▸ ASSIGNMENT
Everything in the listing below must be reproduced exactly, apart from its images.

[[ DATA FOR ANALYSIS, beginning ]]

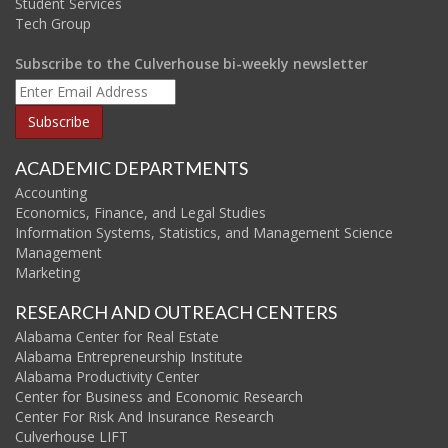
Student Services
Tech Group
Subscribe to the Culverhouse bi-weekly newsletter
ACADEMIC DEPARTMENTS
Accounting
Economics, Finance, and Legal Studies
Information Systems, Statistics, and Management Science
Management
Marketing
RESEARCH AND OUTREACH CENTERS
Alabama Center for Real Estate
Alabama Entrepreneurship Institute
Alabama Productivity Center
Center for Business and Economic Research
Center For Risk And Insurance Research
Culverhouse LIFT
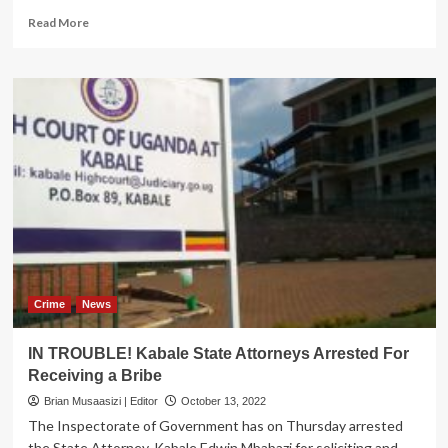
Read
Read More
more
about
ILLEGALLY
IN
OFFICE!
IGG
orders
interdiction
of
UNBS
executive
director
Crime
News
IN TROUBLE! Kabale State Attorneys Arrested For
Receiving a Bribe
Brian Musaasizi | Editor
October 13, 2022
The Inspectorate of Government has on Thursday arrested
the State Attorney, Kabale Edwin Mbabazi for soliciting and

[[ DATA FOR ANALYSIS, end ]]

▸ OUTPUT BELOW
Student Services
Tech Group
Subscribe to the Culverhouse bi-weekly newsletter
ACADEMIC DEPARTMENTS
Accounting
Economics, Finance, and Legal Studies
Information Systems, Statistics, and Management Science
Management
Marketing
RESEARCH AND OUTREACH CENTERS
Alabama Center for Real Estate
Alabama Entrepreneurship Institute
Alabama Productivity Center
Center for Business and Economic Research
Center For Risk And Insurance Research
Culverhouse LIFT
Read
Read More
more
about
ILLEGALLY
IN
OFFICE!
IGG
orders
interdiction
of
UNBS
executive
director
Crime
News
IN TROUBLE! Kabale State Attorneys Arrested For
Receiving a Bribe
Brian Musaasizi | Editor
October 13, 2022
The Inspectorate of Government has on Thursday arrested
the State Attorney, Kabale Edwin Mbabazi for soliciting and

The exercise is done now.